Whether it was cookies, chips, or ice cream, consumers set new eating standards during a year defined by COVID-19 — helping to revive some nostalgic snacking favorites in the process.
Approximately 41.8% of Americans are still working remotely during the pandemic, according to data from Upwork, which is expected to continue in 2021 and even beyond. The recent surge in new infections is forcing locked down citizens to grocery shop more than ever before as 2021 looms, coinciding with a boom in delivery app use.
The much discussed, stay-at-home trend has boosted packaged food legacy brands like Conagra (CAG), General Mills (GIS), Kellogg (K), and Kraft Heinz (KHC), according to CFRA analyst Arun Sundaram. And the trend is expected to sustain itself amid shifting consumer tastes and eating habits.
PepsiCo (PEP) CEO Ramon Laguarta talked about the trend on the company’s third-quarter earnings call, citing a substantial gain in snack staples like Doritos and Cheetos — noteworthy given the recent demand for healthy snacks and alternative foods.
In that vein, PepsiCo’s Quaker also had “strong double-digit net revenue growth” in lite snacks and side dishes like pasta and macaroni and cheese, Laguarta noted.
A snacking surge during a rough year
Locked-down and snack-happy consumers also gave a boost to Kellogg, the driving force behind Cheez-It and Pringles, which have seen an uptick in demand during the COVID-19 crisis.
It’s part of the pandemic surge that Kellogg CEO Steve Cahillane said helped drive “sequential and year over-year increases in household penetration and buy rates in key categories and countries” during the third quarter. In an interview with Yahoo Finance back in October, Cahillane also shared “people are still snacking… even more than they were in April, May and June.”
The Frito-Lay’s U.S. Snack Index underscores a trend that’s not likely to go away anytime soon. The survey showed that 66% of respondents plan to keep more snacks in their house than before COVID-19 — citing fears that their favorites will be sold out, and to limit their exposure to the virus by having to go out shopping.
The craving for snacks comes as consumers’ eating habits have adapted to the new normal. According to data from FMCG Gurus, a significant number of consumers skip at least one meal a day. But the data intelligence firm also noted that people are also seeking “taste and enjoyment” when they indulge, “driven by the need for comfort and escapism from the pressures of everyday life.”
The urge to snack also has a healthy dimension: In 2020, consumers sought out alternative trends with heightened attention to companies like Beyond Meat, Impossible Foods, and Oatly.
The nostalgia factor
And with more heightened attention on providing an “experience” for snack buyers, big name brands are getting creative — looking to reel in younger generations through nostalgia.
A pandemic-battered landscape saw PepsiCo launch Cheetos Popcorn, Kellogg and Wendy’s (WEN) collaborate to boost limited-edition Pringles Baconator, and Mondelēz International offer RITZ Cheese Crispers.
On December 1, Ben & Jerry’s released a new flavor to their successful Ben & Jerry’s Netflix Original Flavors (NFLX) lineup.

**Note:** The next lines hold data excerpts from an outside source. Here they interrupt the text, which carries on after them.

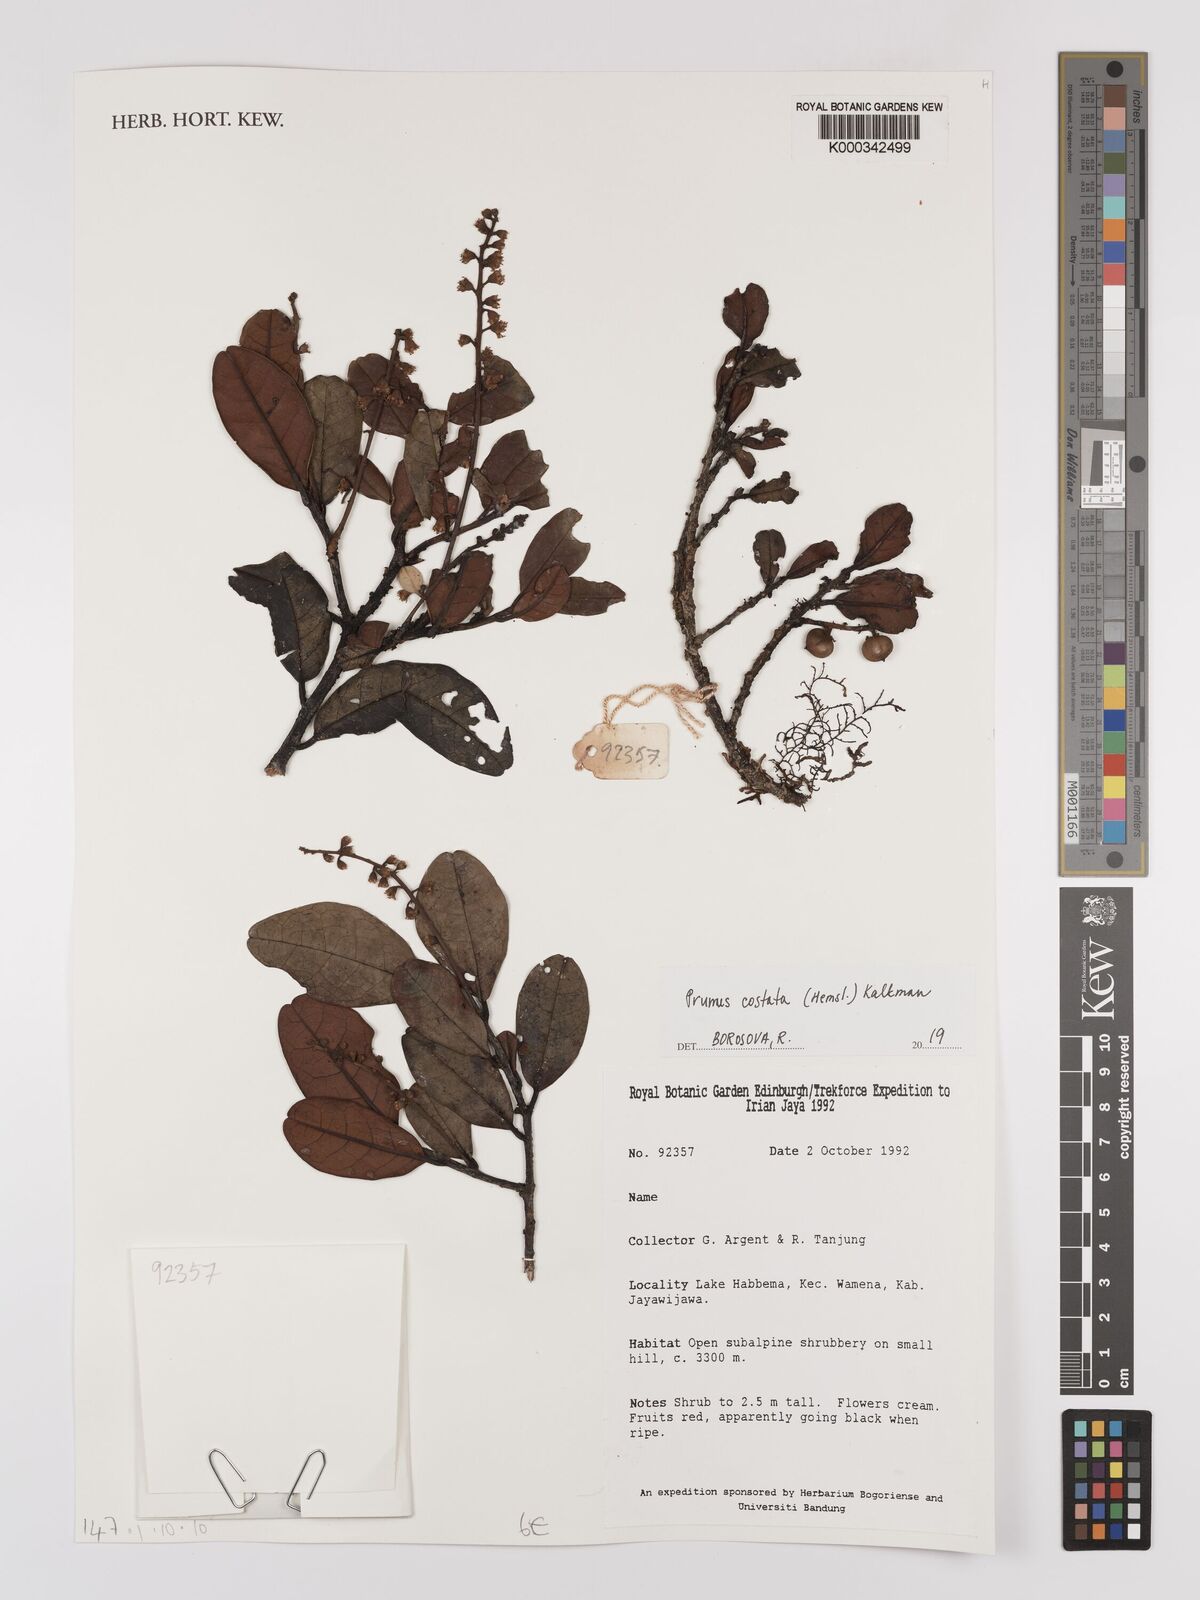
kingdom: Plantae
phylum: Tracheophyta
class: Magnoliopsida
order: Rosales
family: Rosaceae
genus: Prunus
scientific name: Prunus costata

Called Punch Line, it’s tied to the streaming giant’s major subscriber growth during the lockdown phase.
And in order to capture the attention of younger audiences, both General Mills’ Betty Crocker and PepsiCo’s Doritos are bringing back ‘90s favorites.
The former successfully brought back Dunkaroos, prompting the release of Dunkaroos Ready to Bake Sugar Cookie Dough and the launch of Dunkaroos cereal in 2021. Meanwhile, 16 new General Mills cereals are set to hit shelves this winter.
Separately, Doritos launched a new version of a ‘90s favorite this week, Doritos 3D Crunch, as part of their expanding hot-and-spicy food category. Alongside this launch, the company is encouraging fans to participate in the #Doritos3DChallenge on TikTok, which brands like Kraft-Heinz, Dunkin’, and Arby’s have also done in recent months.